Look below for the line that has "right elbow: (544, 391)". Set down the lines from there through the line that has "neck: (248, 130)", exactly as written.
====
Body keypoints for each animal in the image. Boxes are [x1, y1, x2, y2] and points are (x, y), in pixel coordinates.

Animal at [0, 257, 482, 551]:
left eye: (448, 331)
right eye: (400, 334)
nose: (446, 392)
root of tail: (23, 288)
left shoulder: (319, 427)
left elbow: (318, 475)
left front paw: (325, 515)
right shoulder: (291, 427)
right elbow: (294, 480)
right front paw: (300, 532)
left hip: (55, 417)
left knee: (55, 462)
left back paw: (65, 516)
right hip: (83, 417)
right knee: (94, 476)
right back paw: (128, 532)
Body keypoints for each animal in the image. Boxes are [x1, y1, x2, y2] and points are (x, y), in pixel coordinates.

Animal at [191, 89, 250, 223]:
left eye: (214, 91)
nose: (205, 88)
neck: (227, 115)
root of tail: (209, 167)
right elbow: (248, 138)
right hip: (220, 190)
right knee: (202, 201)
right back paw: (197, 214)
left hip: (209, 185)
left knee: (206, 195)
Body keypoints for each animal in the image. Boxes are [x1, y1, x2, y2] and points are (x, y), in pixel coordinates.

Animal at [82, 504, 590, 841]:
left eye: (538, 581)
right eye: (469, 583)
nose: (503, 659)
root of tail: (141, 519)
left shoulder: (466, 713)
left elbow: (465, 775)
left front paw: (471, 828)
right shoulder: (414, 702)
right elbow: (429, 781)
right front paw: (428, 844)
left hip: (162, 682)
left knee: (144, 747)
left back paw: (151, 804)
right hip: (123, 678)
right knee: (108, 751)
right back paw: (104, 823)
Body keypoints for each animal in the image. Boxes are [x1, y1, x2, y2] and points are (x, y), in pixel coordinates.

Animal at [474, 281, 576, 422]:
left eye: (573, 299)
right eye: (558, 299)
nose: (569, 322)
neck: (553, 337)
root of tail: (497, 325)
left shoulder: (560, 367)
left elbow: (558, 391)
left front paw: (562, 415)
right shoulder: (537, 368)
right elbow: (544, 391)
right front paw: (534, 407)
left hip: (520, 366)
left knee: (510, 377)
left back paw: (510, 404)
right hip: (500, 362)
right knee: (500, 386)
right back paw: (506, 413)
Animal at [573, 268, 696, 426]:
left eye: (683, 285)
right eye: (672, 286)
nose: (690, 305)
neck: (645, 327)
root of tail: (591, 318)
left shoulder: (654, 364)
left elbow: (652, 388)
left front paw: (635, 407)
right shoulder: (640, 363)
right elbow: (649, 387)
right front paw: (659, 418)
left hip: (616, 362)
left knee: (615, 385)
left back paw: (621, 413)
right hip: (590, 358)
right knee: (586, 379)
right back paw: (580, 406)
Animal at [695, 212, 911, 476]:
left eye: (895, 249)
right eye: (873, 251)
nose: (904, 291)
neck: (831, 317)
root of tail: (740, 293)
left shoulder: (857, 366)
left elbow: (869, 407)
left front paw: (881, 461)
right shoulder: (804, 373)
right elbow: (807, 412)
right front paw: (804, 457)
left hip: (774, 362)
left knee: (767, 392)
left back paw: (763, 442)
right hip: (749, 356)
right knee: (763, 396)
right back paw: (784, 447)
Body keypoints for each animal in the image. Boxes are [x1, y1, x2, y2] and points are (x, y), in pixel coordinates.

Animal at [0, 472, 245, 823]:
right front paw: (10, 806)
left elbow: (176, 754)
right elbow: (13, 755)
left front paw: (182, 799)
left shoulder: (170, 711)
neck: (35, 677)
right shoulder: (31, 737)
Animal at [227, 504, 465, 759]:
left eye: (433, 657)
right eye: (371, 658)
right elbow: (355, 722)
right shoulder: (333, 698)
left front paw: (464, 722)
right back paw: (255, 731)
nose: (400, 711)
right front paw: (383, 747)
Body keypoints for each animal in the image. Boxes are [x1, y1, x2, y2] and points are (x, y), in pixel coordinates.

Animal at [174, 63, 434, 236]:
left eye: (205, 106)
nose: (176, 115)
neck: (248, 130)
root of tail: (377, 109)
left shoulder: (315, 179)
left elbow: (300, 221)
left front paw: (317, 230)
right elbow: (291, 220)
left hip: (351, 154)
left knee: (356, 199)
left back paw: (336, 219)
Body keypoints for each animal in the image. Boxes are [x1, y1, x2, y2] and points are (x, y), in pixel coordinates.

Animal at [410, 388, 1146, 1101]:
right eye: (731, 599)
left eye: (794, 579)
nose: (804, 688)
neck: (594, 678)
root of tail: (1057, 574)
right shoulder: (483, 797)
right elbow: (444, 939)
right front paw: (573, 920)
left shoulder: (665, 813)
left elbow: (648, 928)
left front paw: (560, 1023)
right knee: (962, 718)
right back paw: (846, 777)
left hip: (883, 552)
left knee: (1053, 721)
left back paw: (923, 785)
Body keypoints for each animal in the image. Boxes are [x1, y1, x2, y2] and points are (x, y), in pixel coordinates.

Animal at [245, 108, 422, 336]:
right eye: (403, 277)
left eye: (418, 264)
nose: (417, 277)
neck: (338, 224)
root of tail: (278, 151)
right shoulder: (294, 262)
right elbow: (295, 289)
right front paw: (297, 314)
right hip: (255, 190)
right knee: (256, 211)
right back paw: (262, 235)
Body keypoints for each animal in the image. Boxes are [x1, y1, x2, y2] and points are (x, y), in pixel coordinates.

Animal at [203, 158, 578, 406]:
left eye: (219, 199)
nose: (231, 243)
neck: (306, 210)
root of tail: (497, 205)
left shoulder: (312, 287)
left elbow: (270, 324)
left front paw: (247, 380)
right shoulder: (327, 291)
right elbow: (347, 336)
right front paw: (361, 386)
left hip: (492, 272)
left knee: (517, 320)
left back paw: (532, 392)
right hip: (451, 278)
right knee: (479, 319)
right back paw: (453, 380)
====
*Result of this exercise*.
right elbow: (544, 391)
right front paw: (534, 407)
left hip: (520, 366)
left knee: (510, 377)
left back paw: (510, 404)
right hip: (500, 362)
right knee: (500, 386)
right back paw: (506, 413)
Animal at [573, 268, 696, 426]:
left eye: (683, 285)
right eye: (672, 286)
nose: (690, 305)
neck: (645, 327)
root of tail: (591, 318)
left shoulder: (654, 364)
left elbow: (652, 388)
left front paw: (635, 407)
right shoulder: (640, 363)
right elbow: (649, 387)
right front paw: (659, 418)
left hip: (616, 362)
left knee: (615, 385)
left back paw: (621, 413)
right hip: (590, 358)
right knee: (586, 379)
right back paw: (580, 406)
Animal at [695, 212, 911, 476]:
left eye: (895, 249)
right eye: (873, 251)
nose: (904, 291)
neck: (831, 317)
root of tail: (740, 293)
left shoulder: (857, 366)
left elbow: (869, 407)
left front paw: (881, 461)
right shoulder: (804, 373)
right elbow: (807, 412)
right front paw: (804, 457)
left hip: (774, 362)
left knee: (767, 392)
left back paw: (763, 442)
right hip: (749, 356)
right knee: (763, 396)
right back paw: (784, 447)
Body keypoints for each animal in the image. Boxes are [x1, y1, x2, y2] and points are (x, y), in pixel coordinates.

Animal at [0, 472, 245, 823]:
right front paw: (10, 806)
left elbow: (176, 754)
right elbow: (13, 755)
left front paw: (182, 799)
left shoulder: (170, 711)
neck: (35, 677)
right shoulder: (31, 737)
Animal at [227, 504, 465, 759]:
left eye: (433, 657)
right eye: (371, 658)
right elbow: (355, 722)
right shoulder: (333, 698)
left front paw: (464, 722)
right back paw: (255, 731)
nose: (400, 711)
right front paw: (383, 747)
Body keypoints for each animal in the image. Boxes are [x1, y1, x2, y2] and points are (x, y), in pixel coordinates.

Animal at [174, 63, 434, 236]:
left eye: (205, 106)
nose: (176, 115)
neck: (248, 130)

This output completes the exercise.